Heartless
- U.S. first edition cover
- Author: Gail Carriger
- Cover artist: Lauren Panepinto
- Language: English
- Series: The Parasol Protectorate
- Genre: Steampunk, Paranormal romance
- Publisher: Orbit
- Publication date: June 28, 2011 (1st edition)
- Publication place: United States
- Media type: Print (Paperback)
- Pages: 400pp (1st edition)
- ISBN: 0-316-12719-1
- OCLC: 692290838
- Preceded by: Blameless
- Followed by: Timeless

= Heartless (Carriger novel) =

2011 novel by Gail Carriger

Heartless is a steampunk paranormal romance novel by Gail Carriger. Released on June 28, 2011, by Orbit Books, Heartless is the fourth book in the New York Times best-selling "The Parasol Protectorate" series, each featuring Alexia Tarabotti, a woman without a soul, as its lead character.

==Plot==
Blending steampunk with urban fantasy, Heartless is set in an alternate history version of Victorian era Britain where vampires and werewolfs are welcomed as members of society, often in the upper class. The protagonist of the novel is Alexia Tarabotti, the Lady Maccon, who is "soulless", and thus unaffected by the powers of supernatural beings. The author has stated in interviews that while Changeless and Blameless, the second and third books in the series, were closely linked, Heartless will be more independent, in the manner of Soulless, the series' first entry.

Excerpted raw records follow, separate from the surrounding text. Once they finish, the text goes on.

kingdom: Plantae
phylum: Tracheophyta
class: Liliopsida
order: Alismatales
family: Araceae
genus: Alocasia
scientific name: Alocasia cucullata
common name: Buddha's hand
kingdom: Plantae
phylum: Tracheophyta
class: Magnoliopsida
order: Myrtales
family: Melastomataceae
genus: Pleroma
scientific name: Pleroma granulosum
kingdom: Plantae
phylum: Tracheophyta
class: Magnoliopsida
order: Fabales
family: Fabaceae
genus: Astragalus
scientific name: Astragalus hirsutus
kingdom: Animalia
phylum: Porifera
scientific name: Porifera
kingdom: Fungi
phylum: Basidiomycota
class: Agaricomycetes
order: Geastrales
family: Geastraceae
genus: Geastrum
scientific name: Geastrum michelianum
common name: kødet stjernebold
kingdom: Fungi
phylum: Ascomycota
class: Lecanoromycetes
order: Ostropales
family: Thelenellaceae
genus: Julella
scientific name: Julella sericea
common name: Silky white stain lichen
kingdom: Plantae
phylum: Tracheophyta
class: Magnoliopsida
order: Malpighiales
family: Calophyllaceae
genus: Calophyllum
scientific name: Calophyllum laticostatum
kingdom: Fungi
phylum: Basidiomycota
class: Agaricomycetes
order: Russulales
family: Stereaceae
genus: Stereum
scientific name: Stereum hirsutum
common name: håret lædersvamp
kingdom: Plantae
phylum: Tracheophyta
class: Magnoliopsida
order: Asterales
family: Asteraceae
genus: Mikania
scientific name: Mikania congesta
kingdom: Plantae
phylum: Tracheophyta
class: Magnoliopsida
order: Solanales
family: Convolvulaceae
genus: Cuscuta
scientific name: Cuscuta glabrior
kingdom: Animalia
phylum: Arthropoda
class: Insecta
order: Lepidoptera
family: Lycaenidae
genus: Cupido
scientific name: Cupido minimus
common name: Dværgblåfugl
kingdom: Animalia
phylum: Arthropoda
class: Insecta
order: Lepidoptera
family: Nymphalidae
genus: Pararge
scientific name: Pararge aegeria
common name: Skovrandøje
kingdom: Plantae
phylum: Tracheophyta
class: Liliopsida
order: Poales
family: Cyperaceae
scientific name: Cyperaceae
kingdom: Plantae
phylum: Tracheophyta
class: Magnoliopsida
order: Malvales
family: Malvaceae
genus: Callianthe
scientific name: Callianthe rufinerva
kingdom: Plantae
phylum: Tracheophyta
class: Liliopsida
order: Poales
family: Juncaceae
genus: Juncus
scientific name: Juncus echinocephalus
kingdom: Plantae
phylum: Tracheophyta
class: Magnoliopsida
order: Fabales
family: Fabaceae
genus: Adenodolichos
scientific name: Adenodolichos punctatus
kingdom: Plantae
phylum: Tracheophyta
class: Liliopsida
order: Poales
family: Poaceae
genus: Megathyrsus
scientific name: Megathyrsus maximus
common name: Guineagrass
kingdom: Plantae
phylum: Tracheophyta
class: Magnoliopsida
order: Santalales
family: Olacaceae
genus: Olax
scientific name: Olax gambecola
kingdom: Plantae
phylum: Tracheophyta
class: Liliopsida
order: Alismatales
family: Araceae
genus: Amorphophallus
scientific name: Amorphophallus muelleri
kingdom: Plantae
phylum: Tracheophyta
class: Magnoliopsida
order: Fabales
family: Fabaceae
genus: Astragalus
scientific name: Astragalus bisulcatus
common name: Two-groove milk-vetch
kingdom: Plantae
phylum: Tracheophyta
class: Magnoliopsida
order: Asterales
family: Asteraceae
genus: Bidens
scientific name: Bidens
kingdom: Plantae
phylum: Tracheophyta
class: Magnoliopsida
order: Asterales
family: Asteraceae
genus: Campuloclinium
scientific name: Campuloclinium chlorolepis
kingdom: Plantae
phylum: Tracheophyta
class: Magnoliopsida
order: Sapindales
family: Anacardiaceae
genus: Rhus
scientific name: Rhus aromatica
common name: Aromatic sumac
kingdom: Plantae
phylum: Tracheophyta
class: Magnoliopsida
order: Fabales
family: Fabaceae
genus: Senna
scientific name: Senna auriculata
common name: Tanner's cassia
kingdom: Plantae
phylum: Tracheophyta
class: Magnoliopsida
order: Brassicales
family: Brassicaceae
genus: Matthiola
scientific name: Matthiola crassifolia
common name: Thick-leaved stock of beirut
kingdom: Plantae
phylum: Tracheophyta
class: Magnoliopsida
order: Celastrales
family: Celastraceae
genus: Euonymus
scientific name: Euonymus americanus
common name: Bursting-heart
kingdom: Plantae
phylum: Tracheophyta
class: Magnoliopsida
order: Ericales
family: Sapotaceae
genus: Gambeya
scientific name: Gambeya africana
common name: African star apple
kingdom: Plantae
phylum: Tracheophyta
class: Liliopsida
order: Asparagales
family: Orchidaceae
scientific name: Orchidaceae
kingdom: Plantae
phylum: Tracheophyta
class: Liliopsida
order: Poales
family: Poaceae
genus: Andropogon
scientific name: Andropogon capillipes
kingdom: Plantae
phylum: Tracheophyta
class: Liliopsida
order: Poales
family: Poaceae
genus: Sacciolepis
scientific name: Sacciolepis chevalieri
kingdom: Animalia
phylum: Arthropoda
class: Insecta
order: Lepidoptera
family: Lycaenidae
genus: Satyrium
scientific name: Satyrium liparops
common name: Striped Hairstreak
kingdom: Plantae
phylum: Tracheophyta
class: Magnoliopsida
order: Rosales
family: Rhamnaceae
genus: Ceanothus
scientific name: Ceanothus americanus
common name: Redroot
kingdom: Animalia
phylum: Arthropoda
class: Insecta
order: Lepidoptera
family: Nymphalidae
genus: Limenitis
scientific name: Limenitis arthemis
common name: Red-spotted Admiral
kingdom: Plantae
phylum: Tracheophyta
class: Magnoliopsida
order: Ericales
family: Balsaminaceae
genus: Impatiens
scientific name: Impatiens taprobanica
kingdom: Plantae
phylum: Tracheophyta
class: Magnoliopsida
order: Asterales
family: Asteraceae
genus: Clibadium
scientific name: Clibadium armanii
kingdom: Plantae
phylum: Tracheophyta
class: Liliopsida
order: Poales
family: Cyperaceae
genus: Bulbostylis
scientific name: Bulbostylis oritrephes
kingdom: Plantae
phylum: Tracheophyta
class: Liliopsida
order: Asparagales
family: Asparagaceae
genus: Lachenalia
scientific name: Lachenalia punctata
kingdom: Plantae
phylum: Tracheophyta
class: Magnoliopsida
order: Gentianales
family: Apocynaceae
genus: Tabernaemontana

Alexia is now eight months pregnant, but that will not stand in the way of her duties to her country and her pack. When a mad ghost threatens Queen Victoria, Alexia must determine who is trying to assassinate the monarch before it is too late. Her handsome husband is once again by her side, even as her quest delves into his murky past. To make matters worse, her sister Felicity has become a suffragette, something odd has taken up residence in Lord Akeldama's second best closet, and London is suffering a plague of zombie porcupines.

==Publication history==
- 2011, USA, Orbit Books ISBN 0-316-12719-1, Pub date 28 June 2011, Paperback
- 2011, UK, Orbit Books ISBN 0-356-50009-8, Pub date 7 July 2011, Paperback

On September 22, 2010, the author reported that the manuscript was "99% complete" and that the final draft of the novel was due to the publisher on November 1, 2010. Publisher Orbit Books released the book's cover on February 1, 2011, and a revised version in late March 2011. As with the first three novels in the series, this cover was designed by Lauren Panepinto and the model on the cover is Donna Ricci. The original photographs of Ricci for this cover were taken by Pixie Vision Productions.

While the author's official website also lists German, Italian, Spanish, and other translated editions of the first three novels in the series to be released in the near future, no publication dates have yet been announced for any non-English language editions of Heartless.

==Reception==
In their May 2011 review, Publishers Weekly said of Heartless that "Carriger's writing remains crisp and witty, and the affectionate banter between Lord and Lady Maccon will please series fans distressed by their long separation in 2010's Blameless."

The book debuted on the New York Times best-seller list at #11 for the week ending July 2, 2011. Heartless debuted at #12 on the Publishers Weekly best-seller list for mass market paperbacks.